Katz has been a visiting professor at the London School of Economics and in 2006 won the 12th Annual Heinz Award for Public Policy. He was recognized for his work “re-imagining the function and value of cities and metropolitan areas and profoundly influencing their economic vitality, livability and sustainability”. In 2011, Katz was named a Senior Fellow of the Design Futures Council.

He served as chief of staff to Henry Cisneros, U.S. Secretary of Housing and Urban Development, from 1993 to 1996 and previously served as senior counsel and then Staff director of the United States Senate Committee on Banking, Housing, and Urban Affairs.

Katz was the inaugural Centennial Scholar at the Brookings Institution.

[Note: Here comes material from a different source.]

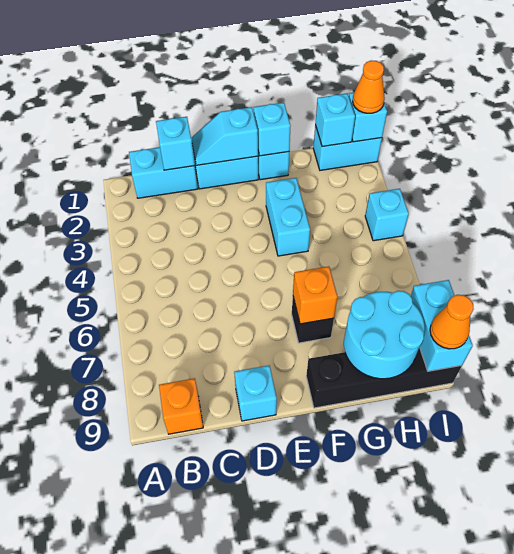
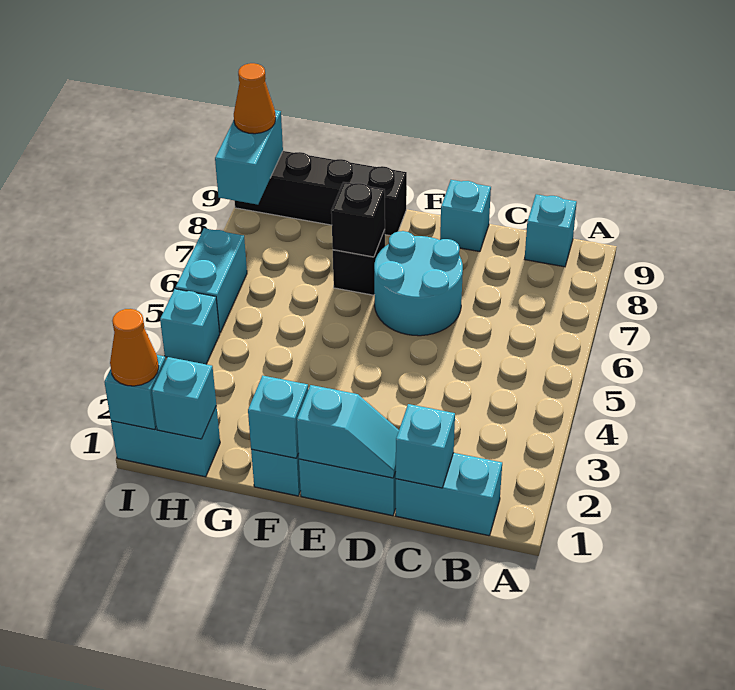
orange brick B9 level 1 -> cyan brick B9 level 1
cyan brick F3:F4 level 1 -> cyan brick I5:I6 level 1
orange brick F7 level 2 -> black brick F7 level 2
cyan round brick G8:H9 level 2 -> cyan round brick D6:E7 level 1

Katz founded and previously served as director of the Brookings Metropolitan Policy Program, which aims to provide decision makers in the public, corporate, and civic sectors with policy ideas for improving the health and prosperity of cities and metropolitan areas.

Katz is currently the Director of the Nowak Metro Finance Lab at Drexel University. He is the co-author with Jeremy Nowak of The New Localism.